Even at an evening of comedy and literature, it’s impossible to escape the specter of Donald Trump.

At an event to celebrate the launch of his latest novel, “A Horse Walks Into a Bar,” in London, the author David Grossman compared Trump to Benjamin Netanyahu when he said “both of them know how to manipulate our deepest fears and primal instincts,” as well as our past traumas. Popular yet not loved, and someone who “fills people only with fears,” Netanyahu “knows how to create a sense of family” that “demands loyalty” and is “a test for every Israeli.”

Labeling Trump ‘unpredictable’ and ‘destructive,’ Grossman said, “If Donald Trump becomes more right wing than Netanyahu, it will be interesting,” adding that considering Trump’s public positions on Israel, “With such a friend, we do not really need enemies.”

“A Horse Walks Into a Bar” — which will be published in the United States early next year in a translation by Jessica Cohen — is set in a comedy club in small town Israel. It centers on the dramatic onstage disintegration of Dovelah G, an erratic yet charming veteran of the club circuit, when two people who were once near to him reopen old wounds. This comedy setting is unusual and something of a departure for Grossman, though in some ways this new book continues in the tradition of previous novels like “To the End of the Land” and “Falling Out of Time” in its examination of trauma.

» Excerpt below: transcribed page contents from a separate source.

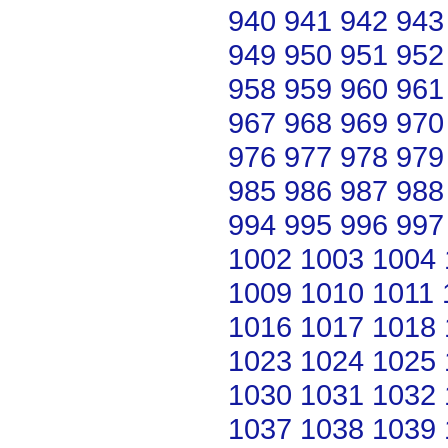
940
941
942
943
949
950
951
952
958
959
960
961
967
968
969
970
976
977
978
979
985
986
987
988
994
995
996
997
1002
1003
1004
1009
1010
1011
1016
1017
1018
1023
1024
1025
1030
1031
1032
1037
1038
1039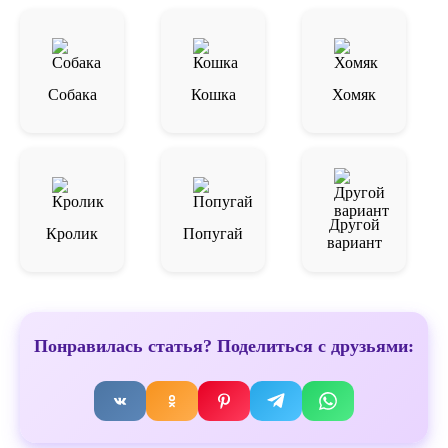
Собака
Кошка
Хомяк
Другой
Кролик
Попугай
вариант
Понравилась статья? Поделиться с друзьями:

“I hardly tell jokes,” Grossman said, which is different from having a sense of humor, but in the process of writing this book, he seemed to naturally attract them. In evaluating the comedy scene in Israel, he didn’t deem it to be that significant when compared to other forms of culture, saying that political satire like that seen on “Eretz Neheredet” isn’t particularly ‘biting,’ even in its impressions of Netanyahu. “I’m much more worried when the head of the opposition starts to impersonate Netanyahu,” Grossman said.

Well known for his peace activism and works of journalism like “The Yellow Wind,” Grossman’s novels have also faced up to the Israeli-Palestinian conflict, including in “The Smile of the Lamb.” There is a temptation, Grossman told the audience, to “protect myself from reality when I write — but I don’t want to avoid my life, which includes the conflict.” Rather, it is for the writer to take that conflict and “see what it does to people, how it affects people,” finding another way to describe the situation, in doing so not giving answers but merely asking questions. It is a challenge, he continued, interesting but often ‘painful.’

Grossman also spoke of his influences — Amos Oz and A.B. Yehoshua, Franz Kafka and Virginia Woolf — and of why and how he writes. “I will not sit and force myself to write a book only because I am a writer,” he said—though he is presently working on a new novel. He said that, to a certain extent, he feels most alive when writing, in the sense that one is somehow more attune to the world around you. Suddenly, the everyday—the material for fiction—feels more relevant. In writing his novels, which undergo twenty to twenty-five drafts, he will read the final version aloud to himself since it gives him a kind of objectivity and is, Grossman believes, the best way to rid the novel of its imperfections of voice and narrative. “I hope I get to hear it as the reader would hear it in his or her inner ear,” he said.